Oltre alle 75 immagini in bianco e nero della prima e della terza sala – sapientemente appese al soffitto – che hanno ripercorso la sua carriera e la sua vita dall’inizio alla fine, la mostra ha ospitato anche alcuni numeri di “Grandevù – Grandezze e bassezze della città di Palermo”, la rivista che ha pubblicato insieme a Franco Zecchin a partire dal 1986. Era una rivista schietta e irriverente, che si occupava di cultura e di investigare il sociale, nella quale la fotografia e la grafica appositamente appariscente hanno assunto un ruolo e uno spazio dominante nella costruzione della composizione editoriale.

In mostra erano presenti inoltre alcuni libri facenti parte della sua casa editrice, “Edizioni della battaglia”, con cui Letizia volle dar voce al profondo dolore legato alle stragi del 1992. Ne fanno parte più di 150 titoli, distribuiti in diverse collane, che spaziano dalla poesia alla politica, dall’ecologia al cinema o alla critica d’arte.

Nella seconda sala, adiacente all’area dedicata al toccante contributo video “La mia Battaglia” – nel quale la fotografa si racconta sotto vari aspetti e sfaccettature, tra cui la sua indimenticabile esperienza dentro l’ospedale psichiatrico di Palermo – abbiamo trovato nove lavori della serie degli “Invincibili”, che Letizia ha realizzato tra il 2013 e il 2014, costruendo con immagini sue o di altri una costellazione dei personaggi appunto ‘invincibili’ della sua vita (per citarne solo alcuni Sigmund Freud, Ezra Pound, Pier Paolo Pasolini, Ernesto “Che” Guevara, e l’amico fotografo Gabriele Basilico).

In questa serie ogni ritratto è in bianco e nero, moltiplicato in tante piccole copie che in modo ordinato e geometrico incorniciano l’opera originale, con l’aggiunta di altre cornici lineari colorate di rosso, di verde o di giallo, a dare maggiore vitalità al rigore della costruzione.

L’ultima sala prima dell’uscita ospitava una parete con il riassunto completo, anno per anno, delle più importanti tappe della sua vita, corredata da ritagli di giornale che la riguardavano, ed un’altra proiezione video, composta da diversi spezzoni anche piuttosto recenti, tra cui numerose altre interviste ed alcuni suoi interventi in trasmissioni televisive.
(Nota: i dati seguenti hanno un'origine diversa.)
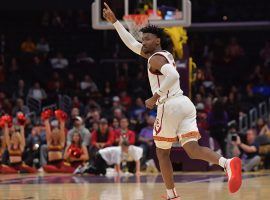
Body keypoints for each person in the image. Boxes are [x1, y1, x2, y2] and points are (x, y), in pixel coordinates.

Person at [103, 3, 242, 199]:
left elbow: (174, 75)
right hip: (185, 103)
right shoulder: (164, 55)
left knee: (162, 154)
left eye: (147, 39)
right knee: (193, 150)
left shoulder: (155, 60)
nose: (143, 42)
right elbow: (132, 45)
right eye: (142, 39)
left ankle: (171, 195)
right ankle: (227, 163)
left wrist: (155, 96)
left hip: (169, 105)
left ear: (157, 40)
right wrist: (116, 22)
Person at [77, 139, 142, 176]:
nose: (127, 149)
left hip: (102, 157)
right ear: (123, 146)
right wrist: (122, 174)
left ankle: (85, 168)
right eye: (126, 147)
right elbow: (117, 166)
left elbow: (117, 165)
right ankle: (84, 169)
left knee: (100, 171)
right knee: (101, 172)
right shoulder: (118, 151)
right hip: (100, 156)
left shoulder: (121, 150)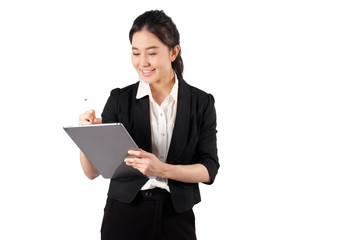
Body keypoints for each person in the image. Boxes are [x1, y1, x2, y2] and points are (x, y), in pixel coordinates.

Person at [78, 10, 219, 240]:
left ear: (174, 52)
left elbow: (209, 169)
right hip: (123, 216)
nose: (142, 62)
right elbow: (91, 172)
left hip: (176, 218)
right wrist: (88, 136)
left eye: (152, 53)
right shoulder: (119, 100)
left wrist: (162, 170)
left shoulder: (200, 103)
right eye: (135, 53)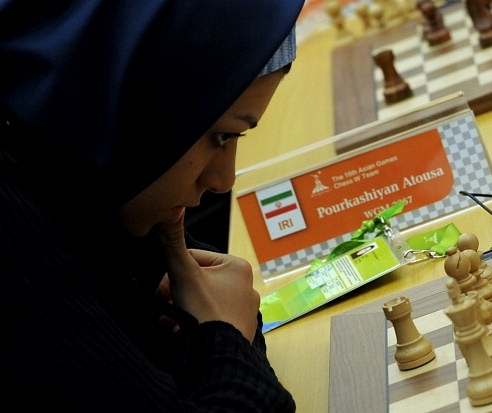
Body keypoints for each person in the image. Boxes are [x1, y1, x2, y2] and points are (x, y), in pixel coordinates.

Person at [0, 0, 305, 411]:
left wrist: (220, 337)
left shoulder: (94, 168)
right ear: (142, 100)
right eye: (221, 137)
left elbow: (212, 307)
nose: (222, 181)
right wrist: (224, 335)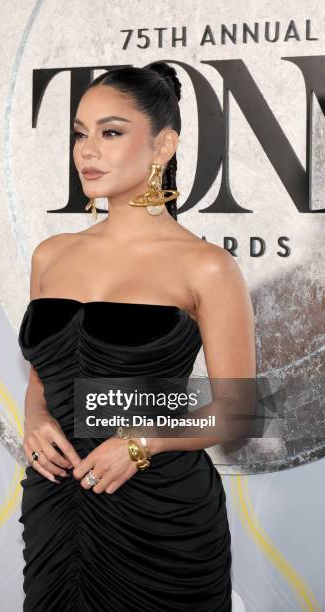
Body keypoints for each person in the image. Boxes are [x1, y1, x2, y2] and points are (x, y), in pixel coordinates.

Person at [18, 61, 256, 611]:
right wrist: (34, 418)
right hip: (56, 503)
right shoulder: (50, 255)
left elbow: (239, 411)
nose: (87, 150)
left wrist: (141, 444)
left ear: (163, 145)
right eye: (80, 134)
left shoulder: (206, 266)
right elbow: (40, 380)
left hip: (160, 517)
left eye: (111, 132)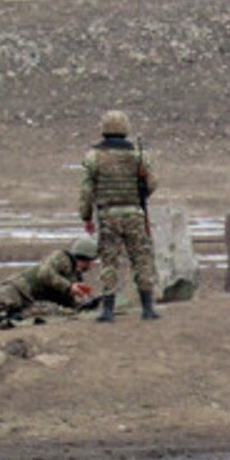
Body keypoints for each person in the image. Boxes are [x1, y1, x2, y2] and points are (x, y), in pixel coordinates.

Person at [79, 110, 160, 322]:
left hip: (107, 215)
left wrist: (86, 217)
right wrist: (139, 196)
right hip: (134, 212)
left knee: (109, 261)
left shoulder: (93, 157)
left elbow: (86, 191)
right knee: (141, 259)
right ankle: (147, 307)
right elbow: (152, 183)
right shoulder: (138, 156)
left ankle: (108, 310)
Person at [0, 238, 99, 334]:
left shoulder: (74, 275)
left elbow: (66, 302)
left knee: (46, 312)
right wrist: (69, 288)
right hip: (19, 288)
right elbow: (44, 273)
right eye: (93, 261)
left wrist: (84, 303)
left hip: (30, 300)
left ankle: (9, 318)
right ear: (86, 258)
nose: (94, 265)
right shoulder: (61, 258)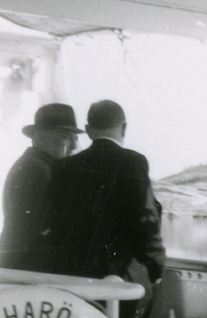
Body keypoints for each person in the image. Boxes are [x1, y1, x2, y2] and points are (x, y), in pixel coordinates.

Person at [43, 99, 166, 285]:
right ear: (123, 128)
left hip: (71, 276)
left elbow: (52, 223)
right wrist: (156, 267)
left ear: (88, 129)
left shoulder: (62, 167)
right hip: (118, 278)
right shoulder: (133, 162)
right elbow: (145, 220)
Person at [0, 102, 82, 270]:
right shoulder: (35, 169)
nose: (74, 146)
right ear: (41, 139)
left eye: (75, 138)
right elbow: (21, 231)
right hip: (31, 269)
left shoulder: (37, 166)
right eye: (66, 137)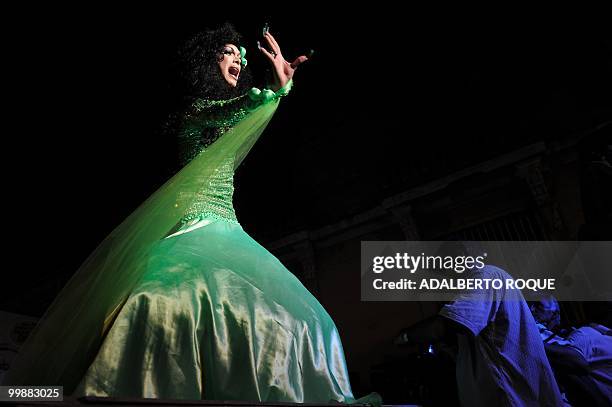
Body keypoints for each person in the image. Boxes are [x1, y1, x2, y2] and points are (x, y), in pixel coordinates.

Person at [3, 23, 379, 405]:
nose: (238, 58)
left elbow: (246, 116)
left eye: (241, 54)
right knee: (158, 302)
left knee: (310, 320)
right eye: (228, 51)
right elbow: (237, 108)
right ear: (207, 62)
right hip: (192, 227)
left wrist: (280, 91)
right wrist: (276, 91)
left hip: (227, 228)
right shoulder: (197, 112)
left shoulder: (230, 119)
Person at [396, 258, 564, 406]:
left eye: (442, 273)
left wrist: (404, 337)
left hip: (512, 399)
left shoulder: (486, 276)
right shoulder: (473, 291)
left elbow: (444, 326)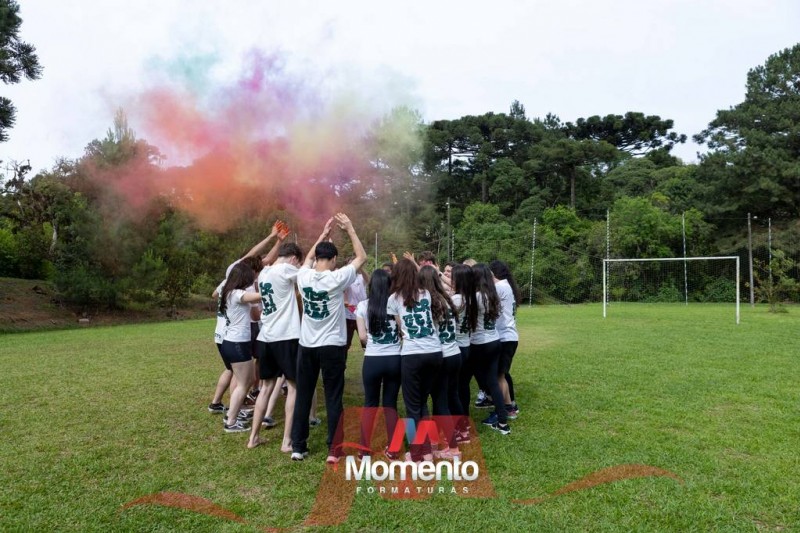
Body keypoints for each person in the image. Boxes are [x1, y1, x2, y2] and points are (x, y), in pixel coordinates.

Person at [290, 213, 367, 462]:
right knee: (334, 396)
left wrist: (322, 235)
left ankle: (298, 446)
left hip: (307, 345)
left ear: (317, 258)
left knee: (304, 394)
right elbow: (361, 258)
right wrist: (350, 228)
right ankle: (334, 450)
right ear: (333, 260)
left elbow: (308, 258)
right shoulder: (337, 277)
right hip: (332, 346)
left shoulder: (303, 276)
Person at [247, 242, 304, 451]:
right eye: (297, 262)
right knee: (294, 388)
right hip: (286, 336)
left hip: (266, 337)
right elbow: (308, 275)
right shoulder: (287, 268)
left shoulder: (264, 273)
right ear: (294, 258)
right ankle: (286, 441)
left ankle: (253, 438)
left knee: (265, 389)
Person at [387, 258, 443, 462]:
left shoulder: (393, 299)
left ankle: (418, 453)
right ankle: (426, 451)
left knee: (412, 405)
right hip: (434, 352)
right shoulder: (426, 293)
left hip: (412, 354)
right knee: (421, 402)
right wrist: (414, 264)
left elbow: (400, 327)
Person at [355, 269, 401, 458]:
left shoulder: (363, 305)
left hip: (372, 359)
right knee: (390, 404)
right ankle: (394, 448)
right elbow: (402, 329)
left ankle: (363, 448)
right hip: (394, 359)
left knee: (370, 404)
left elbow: (362, 336)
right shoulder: (396, 303)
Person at [418, 265, 462, 458]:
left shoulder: (429, 303)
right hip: (454, 353)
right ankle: (437, 440)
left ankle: (452, 448)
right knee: (441, 399)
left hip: (442, 356)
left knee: (439, 401)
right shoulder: (447, 299)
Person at [219, 262, 265, 433]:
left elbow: (254, 308)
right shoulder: (237, 294)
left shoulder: (228, 292)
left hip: (231, 342)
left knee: (246, 380)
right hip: (237, 343)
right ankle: (231, 421)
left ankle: (233, 414)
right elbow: (259, 296)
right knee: (244, 383)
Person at [470, 263, 511, 435]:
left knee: (483, 379)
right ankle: (502, 421)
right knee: (493, 381)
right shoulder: (493, 295)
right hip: (494, 341)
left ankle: (491, 408)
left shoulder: (476, 297)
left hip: (480, 343)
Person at [490, 260, 521, 419]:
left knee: (499, 377)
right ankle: (509, 406)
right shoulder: (506, 286)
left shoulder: (500, 287)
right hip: (509, 336)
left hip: (505, 337)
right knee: (501, 375)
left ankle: (506, 409)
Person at [451, 264, 477, 444]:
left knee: (453, 389)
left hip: (457, 347)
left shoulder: (455, 300)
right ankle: (465, 421)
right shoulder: (471, 298)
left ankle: (459, 426)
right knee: (463, 386)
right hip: (467, 346)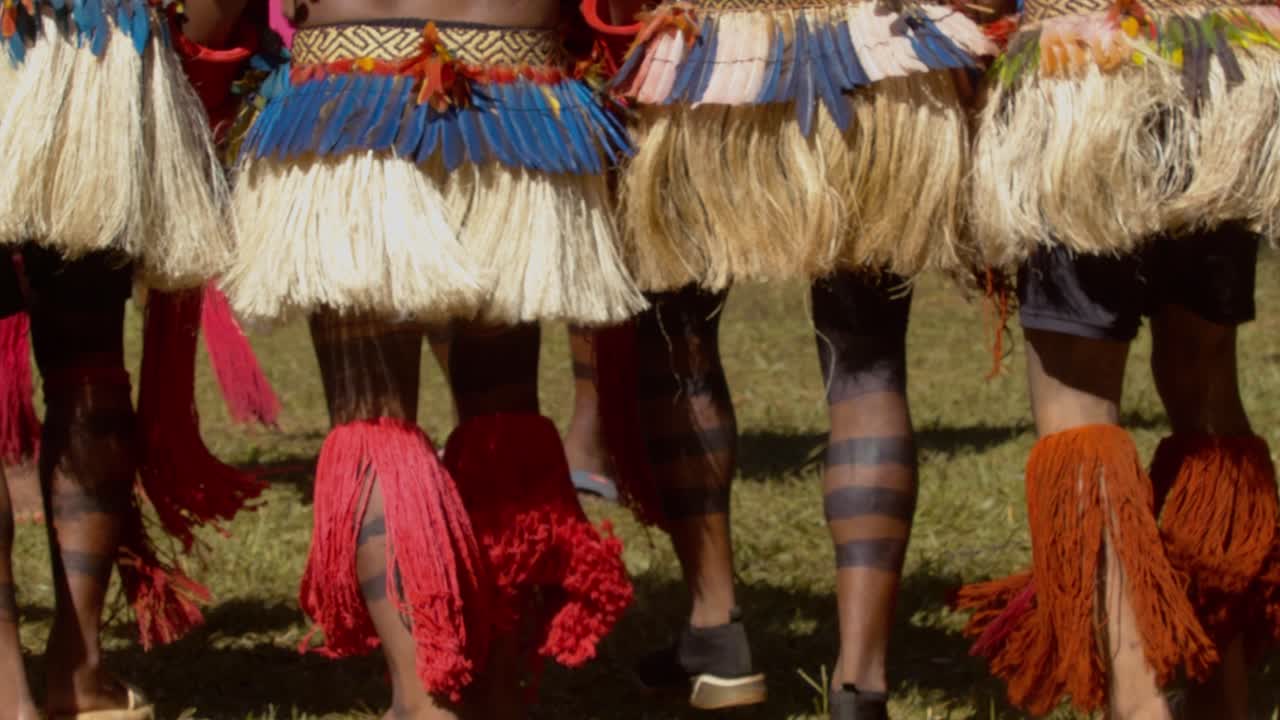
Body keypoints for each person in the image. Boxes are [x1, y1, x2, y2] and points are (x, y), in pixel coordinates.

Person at [222, 0, 641, 715]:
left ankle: (422, 702)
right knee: (503, 407)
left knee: (372, 424)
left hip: (347, 98)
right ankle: (499, 690)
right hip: (515, 101)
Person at [584, 0, 994, 715]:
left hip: (708, 51)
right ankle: (861, 680)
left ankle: (717, 631)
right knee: (867, 362)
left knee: (678, 336)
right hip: (873, 53)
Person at [954, 2, 1280, 718]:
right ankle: (1225, 694)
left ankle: (1139, 705)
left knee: (1075, 409)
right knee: (1208, 392)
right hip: (1221, 76)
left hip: (1083, 86)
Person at [0, 0, 264, 715]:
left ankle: (7, 690)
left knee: (87, 359)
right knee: (87, 357)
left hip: (60, 45)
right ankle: (79, 670)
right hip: (100, 49)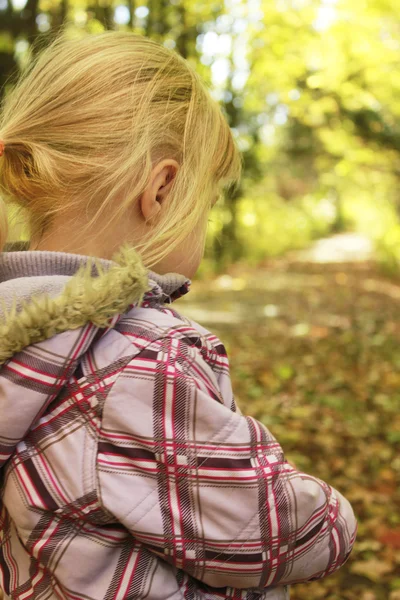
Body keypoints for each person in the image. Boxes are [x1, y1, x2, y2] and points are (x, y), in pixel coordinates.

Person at [0, 29, 357, 600]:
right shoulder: (143, 359)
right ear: (161, 191)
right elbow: (270, 532)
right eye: (207, 204)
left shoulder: (14, 332)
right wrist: (336, 516)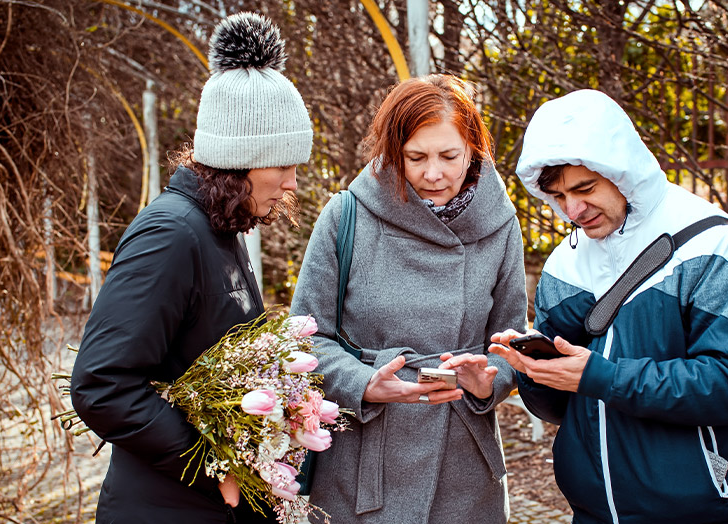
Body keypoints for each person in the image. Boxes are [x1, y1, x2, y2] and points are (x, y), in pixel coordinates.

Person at [489, 89, 728, 523]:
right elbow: (559, 409)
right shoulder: (565, 261)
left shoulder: (712, 243)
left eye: (585, 189)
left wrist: (602, 376)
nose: (574, 210)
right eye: (560, 197)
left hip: (699, 510)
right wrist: (534, 371)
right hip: (592, 510)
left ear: (623, 173)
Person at [70, 13, 311, 523]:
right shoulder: (171, 235)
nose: (292, 184)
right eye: (284, 165)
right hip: (165, 508)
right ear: (240, 158)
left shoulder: (218, 230)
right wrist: (214, 465)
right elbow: (102, 384)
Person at [289, 74, 527, 523]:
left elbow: (510, 343)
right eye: (415, 157)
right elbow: (304, 337)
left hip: (464, 470)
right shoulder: (347, 215)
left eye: (449, 156)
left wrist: (488, 381)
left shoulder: (500, 224)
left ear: (474, 148)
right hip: (363, 462)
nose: (433, 173)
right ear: (392, 151)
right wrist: (361, 382)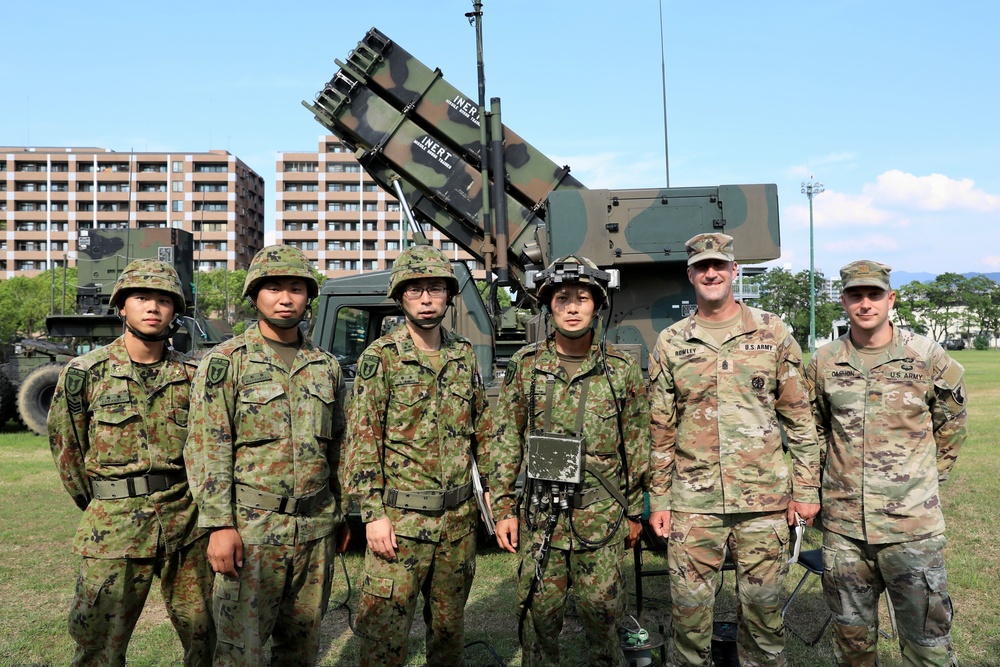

Sono uscita dalla mostra con quel mix di emozioni che sempre aveva saputo trasmettermi Letizia Battaglia, fin dalla prima volta in cui l’ho conosciuta: una profonda ammirazione e la sensazione di conoscerla da molto più tempo, quella specie di nostalgia di volerla riabbracciare di nuovo e di non volersene staccare mai più, unita all’ulteriore conferma di quale enorme bagaglio ci abbia lasciato in dono con le sue immagini e le sue parole, attraverso il suo inesauribile coraggio e la sua tenacia.

Mi auguro con tutto il cuore che continui ad essere di esempio e insegnamento per le generazioni future.